What the task requires: Output the data that follows, keeping every line identical.

Saved data entries
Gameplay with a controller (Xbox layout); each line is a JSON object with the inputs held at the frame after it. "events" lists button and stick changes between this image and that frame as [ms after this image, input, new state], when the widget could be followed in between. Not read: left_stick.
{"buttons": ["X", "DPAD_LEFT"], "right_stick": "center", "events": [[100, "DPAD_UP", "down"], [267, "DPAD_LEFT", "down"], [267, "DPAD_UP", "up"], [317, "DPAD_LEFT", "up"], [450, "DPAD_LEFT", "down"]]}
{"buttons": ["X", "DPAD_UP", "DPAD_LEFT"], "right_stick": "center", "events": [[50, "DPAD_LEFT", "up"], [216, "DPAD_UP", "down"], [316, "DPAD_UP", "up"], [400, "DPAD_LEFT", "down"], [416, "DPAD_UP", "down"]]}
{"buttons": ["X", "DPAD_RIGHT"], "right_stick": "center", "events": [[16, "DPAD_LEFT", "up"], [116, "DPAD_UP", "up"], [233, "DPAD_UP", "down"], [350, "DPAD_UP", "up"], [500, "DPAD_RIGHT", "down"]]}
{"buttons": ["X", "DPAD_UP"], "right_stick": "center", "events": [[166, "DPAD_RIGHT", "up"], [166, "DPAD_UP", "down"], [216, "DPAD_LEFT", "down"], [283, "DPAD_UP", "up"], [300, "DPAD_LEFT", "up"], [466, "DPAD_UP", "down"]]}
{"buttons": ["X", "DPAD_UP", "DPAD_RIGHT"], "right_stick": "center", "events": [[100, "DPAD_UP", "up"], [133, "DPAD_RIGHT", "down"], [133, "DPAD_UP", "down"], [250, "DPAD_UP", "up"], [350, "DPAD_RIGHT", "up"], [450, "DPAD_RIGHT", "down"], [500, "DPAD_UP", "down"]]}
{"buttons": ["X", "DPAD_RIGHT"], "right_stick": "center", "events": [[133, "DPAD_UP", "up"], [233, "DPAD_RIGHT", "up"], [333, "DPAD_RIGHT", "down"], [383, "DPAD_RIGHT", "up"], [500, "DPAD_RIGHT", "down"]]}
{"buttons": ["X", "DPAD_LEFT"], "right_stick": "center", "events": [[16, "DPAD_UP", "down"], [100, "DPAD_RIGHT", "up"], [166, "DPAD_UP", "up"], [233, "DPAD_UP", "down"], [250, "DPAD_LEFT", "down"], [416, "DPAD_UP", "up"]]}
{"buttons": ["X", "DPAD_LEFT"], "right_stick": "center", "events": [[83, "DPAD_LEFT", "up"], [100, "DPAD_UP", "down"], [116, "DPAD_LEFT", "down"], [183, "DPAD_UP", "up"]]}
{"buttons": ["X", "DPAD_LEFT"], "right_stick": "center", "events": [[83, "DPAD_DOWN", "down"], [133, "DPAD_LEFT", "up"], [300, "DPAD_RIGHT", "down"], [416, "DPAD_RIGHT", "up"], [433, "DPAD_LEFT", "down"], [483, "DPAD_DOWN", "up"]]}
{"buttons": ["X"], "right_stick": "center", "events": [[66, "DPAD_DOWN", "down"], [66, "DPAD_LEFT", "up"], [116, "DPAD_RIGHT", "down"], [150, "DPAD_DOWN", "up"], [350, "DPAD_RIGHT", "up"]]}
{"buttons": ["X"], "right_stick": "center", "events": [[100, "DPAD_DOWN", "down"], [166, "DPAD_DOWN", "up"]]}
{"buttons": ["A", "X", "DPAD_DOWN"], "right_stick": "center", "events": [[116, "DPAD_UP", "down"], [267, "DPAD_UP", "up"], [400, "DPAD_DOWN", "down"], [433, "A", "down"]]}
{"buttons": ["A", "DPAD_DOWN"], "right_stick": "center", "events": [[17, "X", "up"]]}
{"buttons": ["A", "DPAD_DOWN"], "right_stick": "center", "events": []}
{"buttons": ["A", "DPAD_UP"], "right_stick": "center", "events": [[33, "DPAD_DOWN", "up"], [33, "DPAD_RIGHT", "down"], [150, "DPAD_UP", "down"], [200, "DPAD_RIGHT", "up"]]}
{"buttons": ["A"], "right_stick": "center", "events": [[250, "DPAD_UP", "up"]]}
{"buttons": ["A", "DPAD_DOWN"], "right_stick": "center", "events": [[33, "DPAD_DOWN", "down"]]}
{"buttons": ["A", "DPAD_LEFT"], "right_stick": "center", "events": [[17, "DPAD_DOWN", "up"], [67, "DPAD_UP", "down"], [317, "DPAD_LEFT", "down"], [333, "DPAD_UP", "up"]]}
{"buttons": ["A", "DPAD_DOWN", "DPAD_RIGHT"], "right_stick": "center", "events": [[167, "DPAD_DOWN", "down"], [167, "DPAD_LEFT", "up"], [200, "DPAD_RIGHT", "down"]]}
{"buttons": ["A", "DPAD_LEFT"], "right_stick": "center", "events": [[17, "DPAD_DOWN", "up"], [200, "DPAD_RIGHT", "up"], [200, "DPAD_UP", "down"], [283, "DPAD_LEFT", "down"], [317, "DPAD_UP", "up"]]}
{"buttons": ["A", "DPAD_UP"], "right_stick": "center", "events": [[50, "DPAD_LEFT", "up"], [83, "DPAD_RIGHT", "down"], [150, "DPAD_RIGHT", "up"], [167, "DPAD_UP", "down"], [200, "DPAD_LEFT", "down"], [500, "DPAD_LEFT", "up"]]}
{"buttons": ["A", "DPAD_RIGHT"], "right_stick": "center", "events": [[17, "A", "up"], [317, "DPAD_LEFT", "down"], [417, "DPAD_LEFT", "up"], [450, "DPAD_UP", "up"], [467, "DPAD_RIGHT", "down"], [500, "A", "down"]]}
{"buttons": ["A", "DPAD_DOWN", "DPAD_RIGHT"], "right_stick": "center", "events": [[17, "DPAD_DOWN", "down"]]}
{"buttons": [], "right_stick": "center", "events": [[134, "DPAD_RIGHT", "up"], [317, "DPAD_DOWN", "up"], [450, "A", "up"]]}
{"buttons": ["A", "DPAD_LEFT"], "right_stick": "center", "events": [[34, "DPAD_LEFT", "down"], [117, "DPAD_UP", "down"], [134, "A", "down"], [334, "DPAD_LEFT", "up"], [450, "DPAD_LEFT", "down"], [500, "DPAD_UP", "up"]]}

Output for this task:
Gameplay with a controller (Xbox layout); each line is a JSON object with the inputs held at the frame after it. "events" lists button and stick changes between this image and that frame as [ms after this image, input, new state], when the widget could be followed in between. Not read: left_stick.
{"buttons": ["X", "DPAD_LEFT"], "right_stick": "center", "events": [[100, "DPAD_UP", "down"], [267, "DPAD_LEFT", "down"], [267, "DPAD_UP", "up"], [317, "DPAD_LEFT", "up"], [450, "DPAD_LEFT", "down"]]}
{"buttons": ["X", "DPAD_UP", "DPAD_LEFT"], "right_stick": "center", "events": [[50, "DPAD_LEFT", "up"], [216, "DPAD_UP", "down"], [316, "DPAD_UP", "up"], [400, "DPAD_LEFT", "down"], [416, "DPAD_UP", "down"]]}
{"buttons": ["X", "DPAD_RIGHT"], "right_stick": "center", "events": [[16, "DPAD_LEFT", "up"], [116, "DPAD_UP", "up"], [233, "DPAD_UP", "down"], [350, "DPAD_UP", "up"], [500, "DPAD_RIGHT", "down"]]}
{"buttons": ["X", "DPAD_UP"], "right_stick": "center", "events": [[166, "DPAD_RIGHT", "up"], [166, "DPAD_UP", "down"], [216, "DPAD_LEFT", "down"], [283, "DPAD_UP", "up"], [300, "DPAD_LEFT", "up"], [466, "DPAD_UP", "down"]]}
{"buttons": ["X", "DPAD_UP", "DPAD_RIGHT"], "right_stick": "center", "events": [[100, "DPAD_UP", "up"], [133, "DPAD_RIGHT", "down"], [133, "DPAD_UP", "down"], [250, "DPAD_UP", "up"], [350, "DPAD_RIGHT", "up"], [450, "DPAD_RIGHT", "down"], [500, "DPAD_UP", "down"]]}
{"buttons": ["X", "DPAD_RIGHT"], "right_stick": "center", "events": [[133, "DPAD_UP", "up"], [233, "DPAD_RIGHT", "up"], [333, "DPAD_RIGHT", "down"], [383, "DPAD_RIGHT", "up"], [500, "DPAD_RIGHT", "down"]]}
{"buttons": ["X", "DPAD_LEFT"], "right_stick": "center", "events": [[16, "DPAD_UP", "down"], [100, "DPAD_RIGHT", "up"], [166, "DPAD_UP", "up"], [233, "DPAD_UP", "down"], [250, "DPAD_LEFT", "down"], [416, "DPAD_UP", "up"]]}
{"buttons": ["X", "DPAD_LEFT"], "right_stick": "center", "events": [[83, "DPAD_LEFT", "up"], [100, "DPAD_UP", "down"], [116, "DPAD_LEFT", "down"], [183, "DPAD_UP", "up"]]}
{"buttons": ["X", "DPAD_LEFT"], "right_stick": "center", "events": [[83, "DPAD_DOWN", "down"], [133, "DPAD_LEFT", "up"], [300, "DPAD_RIGHT", "down"], [416, "DPAD_RIGHT", "up"], [433, "DPAD_LEFT", "down"], [483, "DPAD_DOWN", "up"]]}
{"buttons": ["X"], "right_stick": "center", "events": [[66, "DPAD_DOWN", "down"], [66, "DPAD_LEFT", "up"], [116, "DPAD_RIGHT", "down"], [150, "DPAD_DOWN", "up"], [350, "DPAD_RIGHT", "up"]]}
{"buttons": ["X"], "right_stick": "center", "events": [[100, "DPAD_DOWN", "down"], [166, "DPAD_DOWN", "up"]]}
{"buttons": ["A", "X", "DPAD_DOWN"], "right_stick": "center", "events": [[116, "DPAD_UP", "down"], [267, "DPAD_UP", "up"], [400, "DPAD_DOWN", "down"], [433, "A", "down"]]}
{"buttons": ["A", "DPAD_DOWN"], "right_stick": "center", "events": [[17, "X", "up"]]}
{"buttons": ["A", "DPAD_DOWN"], "right_stick": "center", "events": []}
{"buttons": ["A", "DPAD_UP"], "right_stick": "center", "events": [[33, "DPAD_DOWN", "up"], [33, "DPAD_RIGHT", "down"], [150, "DPAD_UP", "down"], [200, "DPAD_RIGHT", "up"]]}
{"buttons": ["A"], "right_stick": "center", "events": [[250, "DPAD_UP", "up"]]}
{"buttons": ["A", "DPAD_DOWN"], "right_stick": "center", "events": [[33, "DPAD_DOWN", "down"]]}
{"buttons": ["A", "DPAD_LEFT"], "right_stick": "center", "events": [[17, "DPAD_DOWN", "up"], [67, "DPAD_UP", "down"], [317, "DPAD_LEFT", "down"], [333, "DPAD_UP", "up"]]}
{"buttons": ["A", "DPAD_DOWN", "DPAD_RIGHT"], "right_stick": "center", "events": [[167, "DPAD_DOWN", "down"], [167, "DPAD_LEFT", "up"], [200, "DPAD_RIGHT", "down"]]}
{"buttons": ["A", "DPAD_LEFT"], "right_stick": "center", "events": [[17, "DPAD_DOWN", "up"], [200, "DPAD_RIGHT", "up"], [200, "DPAD_UP", "down"], [283, "DPAD_LEFT", "down"], [317, "DPAD_UP", "up"]]}
{"buttons": ["A", "DPAD_UP"], "right_stick": "center", "events": [[50, "DPAD_LEFT", "up"], [83, "DPAD_RIGHT", "down"], [150, "DPAD_RIGHT", "up"], [167, "DPAD_UP", "down"], [200, "DPAD_LEFT", "down"], [500, "DPAD_LEFT", "up"]]}
{"buttons": ["A", "DPAD_RIGHT"], "right_stick": "center", "events": [[17, "A", "up"], [317, "DPAD_LEFT", "down"], [417, "DPAD_LEFT", "up"], [450, "DPAD_UP", "up"], [467, "DPAD_RIGHT", "down"], [500, "A", "down"]]}
{"buttons": ["A", "DPAD_DOWN", "DPAD_RIGHT"], "right_stick": "center", "events": [[17, "DPAD_DOWN", "down"]]}
{"buttons": [], "right_stick": "center", "events": [[134, "DPAD_RIGHT", "up"], [317, "DPAD_DOWN", "up"], [450, "A", "up"]]}
{"buttons": ["A", "DPAD_LEFT"], "right_stick": "center", "events": [[34, "DPAD_LEFT", "down"], [117, "DPAD_UP", "down"], [134, "A", "down"], [334, "DPAD_LEFT", "up"], [450, "DPAD_LEFT", "down"], [500, "DPAD_UP", "up"]]}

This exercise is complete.